- Vous avez quitté la Chine il y a près de trente ans. Imaginiez-vous, alors, que votre pays natal allait connaître une accélération aussi rapide ?
Que la Chine réussisse à se développer, cela, j’en étais persuadé. Mais que ce développement atteigne l’ampleur qu’il a aujourd’hui, il y a trente ans, je ne l’avais certes pas envisagé. S’il n’est pas question de contester les immenses progrès accomplis, il faut rester prudent.
En Occident, qu’ils soient de droite ou de gauche, les gens sont fascinés par la Chine. Ceux qui la visitent en reviennent épatés, surpris d’y découvrir les choses qu’ils ont l’habitude de voir chez eux, que ce soient les voitures ou les TGV. Je souhaite que les Occidentaux ne se trompent pas. La Chine n’est plus un objet de contemplation exotique. Ce qui va s’y passer aura un impact mondial. Il faut s’y préparer et pour cela, ni l’idéaliser ni la sous-estimer. Mais pour l’heure, on n’a pas assez la connaissance de ce monde. Même pour les Chinois, c’est difficile !
- Xi Jinping a lancé le slogan “le rêve chinois”. Ce “rêve” connaît-il un début d’accomplissement ?
C’est, dans les mots, la copie du “rêve américain”, c’est pourtant l’inverse du “rêve américain”. Il n’y a rien à blâmer dans la volonté de bâtir une nation puissante, unie, souveraine, et c’est l’espoir de tous les Chinois. Mais l’expérience prouve que sans la liberté des citoyens, sans la justice sociale, une prospérité soudaine n’a aucune garantie de perdurer. L’exemple récent de l’Union soviétique nous le rappelle. La valeur centrale du “rêve chinois” est le nationalisme et c’est dangereux. Il ne s’agit pas de remettre en question l’amour de la patrie qui est un sentiment naturel et fondé, mais à condition de ne pas le dénaturer en décidant qu’il prime sur tout.

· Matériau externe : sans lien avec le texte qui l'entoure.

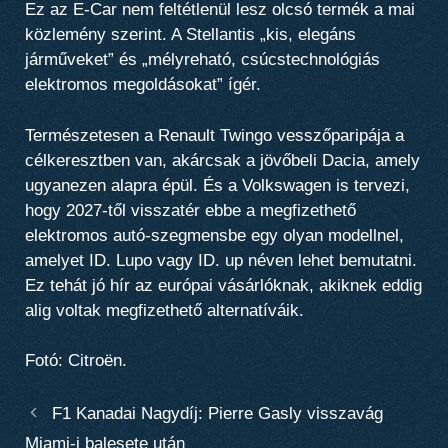
Ez az E-Car nem feltétlenül lesz olcsó termék a mai
közlemény szerint. A Stellantis „kis, elegáns
járműveket” és „mélyreható, csúcstechnológiás
elektromos megoldásokat” ígér.
Természetesen a Renault Twingo vesszőparipája a
célkeresztben van, akárcsak a jövőbeli Dacia, amely
ugyanezen alapra épül. És a Volkswagen is tervezi,
hogy 2027-től visszatér ebbe a megfizethető
elektromos autó-szegmensbe egy olyan modellnel,
amelyet ID. Lupo vagy ID. up néven lehet bemutatni.
Ez tehát jó hír az európai vásárlóknak, akiknek eddig
alig voltak megfizethető alternatíváik.
Fotó: Citroën.
F1 Kanadai Nagydíj: Pierre Gasly visszavág
Miami-i balesete után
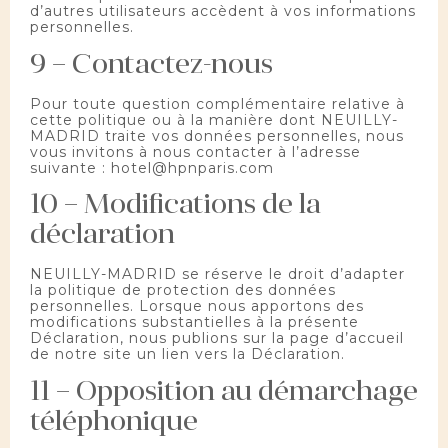
d’autres utilisateurs accèdent à vos informations
personnelles.
9 – Contactez-nous
Pour toute question complémentaire relative à
cette politique ou à la manière dont NEUILLY-
MADRID traite vos données personnelles, nous
vous invitons à nous contacter à l’adresse
suivante :
hotel@hpnparis.com
10 – Modifications de la
déclaration
NEUILLY-MADRID se réserve le droit d’adapter
la politique de protection des données
personnelles. Lorsque nous apportons des
modifications substantielles à la présente
Déclaration, nous publions sur la page d’accueil
de notre site un lien vers la Déclaration.
11 – Opposition au démarchage
téléphonique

- Vous écrivez “les États qui proclament leur patriotisme ne sont pas tous des régimes despotiques et corrompus, mais les régimes despotiques et corrompus affichent tous leur patriotisme”. La Chine appartient à la seconde catégorie ?
Confucius disait qu’il valait mieux voyager à l’étranger que de rester sous le régime d’un tyran. Il pourrait être qualifié de traître de nos jours. J’ai évoqué également ces fonctionnaires chinois qui n’ont que le mot “patrie” à la bouche mais qui envoient leur argent sale et leurs enfants à l’étranger. Qui sont les vrais patriotes? Eux ou ceux qui sont persécutés parce qu’ils critiquent ce phénomène ?
- Comment ce nationalisme pourrait-il, comme vous semblez le penser, se révéler dangereux pour le monde ?
Qui peut prédire ce que fera la Chine, avec une telle prospérité et sans un équilibre des pouvoirs? Qui peut garantir qu’elle n’empruntera pas la voie suivie en d’autres temps par des régimes nationalistes et qui a provoqué des catastrophes humanitaires ?
- Certains se rassurent en soutenant que la Chine n’est pas impérialiste, qu’elle a, au contraire, dans son histoire, été la victime de l’impérialisme…
C’est un discours préfabriqué. La Chine a toujours été un État impérial, et aujourd’hui cette politique expansionniste ouvertement prônée par Xi Jinping est symbolisée par “Les Nouvelles routes de la soie”, étape stratégique vers l’hégémonie mondiale.
- La Chine est donc bien loin d’être “désorientée” ?
Par “désorientée”, j’entends le sentiment que la population chinoise éprouve face à la “réorientation” décidée par Xi Jinping à l’issue du 19e Congrès et qui marque un retour à un autoritarisme qu’on n’avait plus connu depuis Mao Zedong. Xi a d’ailleurs repris certaines méthodes de Mao, il décide de tout et tout est verrouillé. Il en découle une situation schizophrénique, avec une classe moyenne heureuse de profiter du progrès tout en aspirant à plus de liberté. Et le néomaoïsme de Xi n’est pas fait pour les rassurer. D’autant que par rapport à Mao, il y a les questions posées par les nouvelles technologies, l’IA, la génétique… Déjà, dans les pays démocratiques, elles posent problème. Alors, entre les mains d’un régime totalitaire ça devient un problème pour le monde entier.